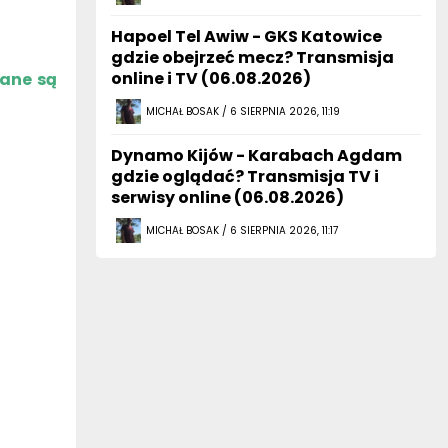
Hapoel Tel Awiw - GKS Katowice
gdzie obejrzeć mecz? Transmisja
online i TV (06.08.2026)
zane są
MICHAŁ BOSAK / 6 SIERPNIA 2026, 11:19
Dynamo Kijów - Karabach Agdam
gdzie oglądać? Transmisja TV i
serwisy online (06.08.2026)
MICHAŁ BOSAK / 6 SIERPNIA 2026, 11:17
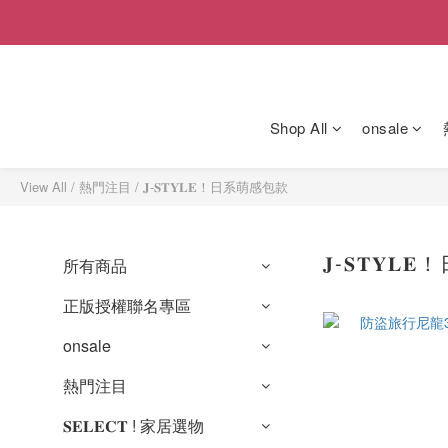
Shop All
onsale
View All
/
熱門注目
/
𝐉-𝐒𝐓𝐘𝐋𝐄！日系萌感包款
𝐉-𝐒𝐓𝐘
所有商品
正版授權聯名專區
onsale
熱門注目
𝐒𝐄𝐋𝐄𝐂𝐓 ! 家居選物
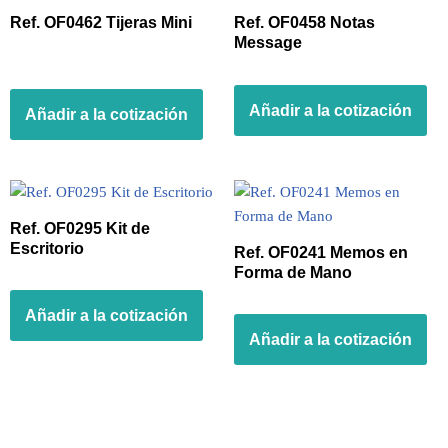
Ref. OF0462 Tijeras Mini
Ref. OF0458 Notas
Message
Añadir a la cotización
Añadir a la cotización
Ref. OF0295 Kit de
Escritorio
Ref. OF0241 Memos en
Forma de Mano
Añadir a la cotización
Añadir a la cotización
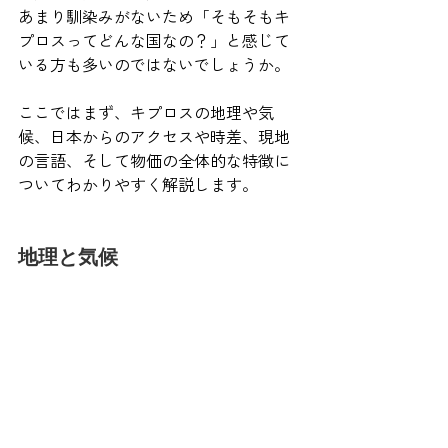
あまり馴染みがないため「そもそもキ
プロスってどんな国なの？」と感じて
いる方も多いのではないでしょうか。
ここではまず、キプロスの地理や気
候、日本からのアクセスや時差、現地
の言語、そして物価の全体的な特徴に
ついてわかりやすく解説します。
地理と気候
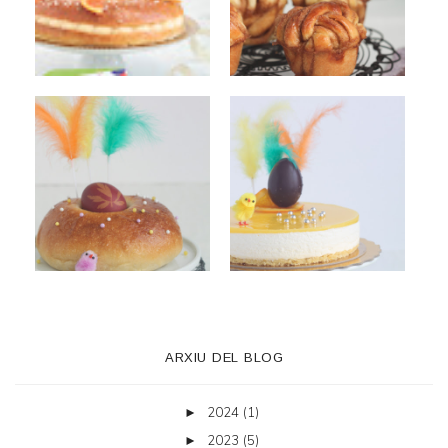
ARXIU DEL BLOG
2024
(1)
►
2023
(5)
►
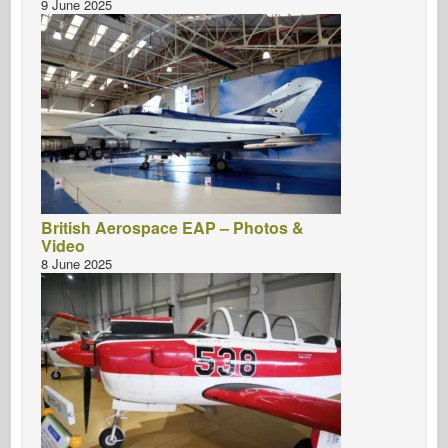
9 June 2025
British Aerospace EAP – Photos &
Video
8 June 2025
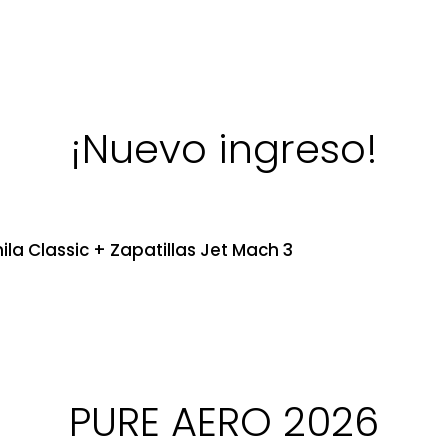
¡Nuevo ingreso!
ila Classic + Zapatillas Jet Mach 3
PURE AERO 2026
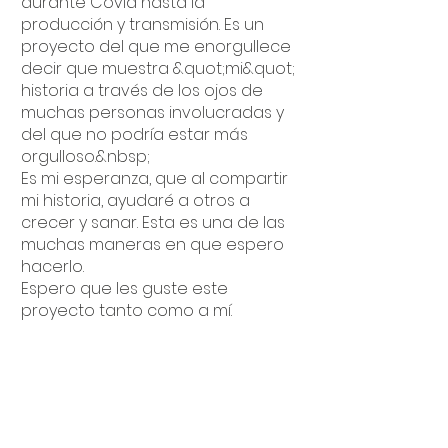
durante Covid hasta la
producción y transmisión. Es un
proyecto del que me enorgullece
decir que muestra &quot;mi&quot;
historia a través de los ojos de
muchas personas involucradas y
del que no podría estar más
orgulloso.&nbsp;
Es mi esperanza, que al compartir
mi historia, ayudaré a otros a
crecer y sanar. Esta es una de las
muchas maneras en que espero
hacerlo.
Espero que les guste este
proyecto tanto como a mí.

==

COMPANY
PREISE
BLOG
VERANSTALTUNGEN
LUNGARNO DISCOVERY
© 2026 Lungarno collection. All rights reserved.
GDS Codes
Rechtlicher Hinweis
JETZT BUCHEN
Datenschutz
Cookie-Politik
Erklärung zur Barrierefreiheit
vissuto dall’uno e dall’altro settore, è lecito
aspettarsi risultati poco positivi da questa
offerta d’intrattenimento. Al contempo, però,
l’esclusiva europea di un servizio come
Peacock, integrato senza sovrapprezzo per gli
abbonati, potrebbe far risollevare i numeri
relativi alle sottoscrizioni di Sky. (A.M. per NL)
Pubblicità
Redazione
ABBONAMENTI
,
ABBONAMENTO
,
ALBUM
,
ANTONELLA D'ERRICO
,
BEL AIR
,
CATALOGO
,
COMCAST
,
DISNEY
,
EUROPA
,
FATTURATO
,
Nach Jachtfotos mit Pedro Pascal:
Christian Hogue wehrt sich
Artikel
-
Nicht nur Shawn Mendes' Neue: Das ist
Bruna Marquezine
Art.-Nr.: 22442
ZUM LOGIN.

* * *

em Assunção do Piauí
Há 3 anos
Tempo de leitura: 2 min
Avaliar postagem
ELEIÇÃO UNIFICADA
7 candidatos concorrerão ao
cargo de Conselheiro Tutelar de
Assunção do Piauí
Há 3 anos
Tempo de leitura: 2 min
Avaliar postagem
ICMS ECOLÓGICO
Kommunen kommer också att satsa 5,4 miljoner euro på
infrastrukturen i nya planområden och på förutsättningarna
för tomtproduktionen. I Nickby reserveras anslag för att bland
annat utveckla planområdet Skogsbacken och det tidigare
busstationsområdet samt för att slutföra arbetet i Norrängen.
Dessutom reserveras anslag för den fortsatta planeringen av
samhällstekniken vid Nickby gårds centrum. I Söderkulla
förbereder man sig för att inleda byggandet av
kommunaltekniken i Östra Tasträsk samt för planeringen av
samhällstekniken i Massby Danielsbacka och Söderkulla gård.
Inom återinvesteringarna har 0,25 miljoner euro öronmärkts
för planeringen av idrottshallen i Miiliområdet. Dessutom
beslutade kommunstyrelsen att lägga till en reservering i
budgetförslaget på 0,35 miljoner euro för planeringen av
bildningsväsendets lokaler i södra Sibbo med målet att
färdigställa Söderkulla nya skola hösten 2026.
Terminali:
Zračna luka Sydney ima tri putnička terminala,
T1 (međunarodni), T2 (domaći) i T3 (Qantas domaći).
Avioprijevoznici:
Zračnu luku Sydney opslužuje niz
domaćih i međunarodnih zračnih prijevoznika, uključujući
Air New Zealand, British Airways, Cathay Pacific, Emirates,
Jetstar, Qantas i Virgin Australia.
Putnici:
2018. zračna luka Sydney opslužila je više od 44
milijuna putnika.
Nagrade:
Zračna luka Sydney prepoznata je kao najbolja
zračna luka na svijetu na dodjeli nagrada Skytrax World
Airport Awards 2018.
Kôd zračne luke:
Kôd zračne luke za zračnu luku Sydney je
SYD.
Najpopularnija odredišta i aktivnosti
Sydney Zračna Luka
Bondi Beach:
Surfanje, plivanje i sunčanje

**What the task requires**
Tally the lines above that contain "Transmisja"; give only the number.

**Task result**
2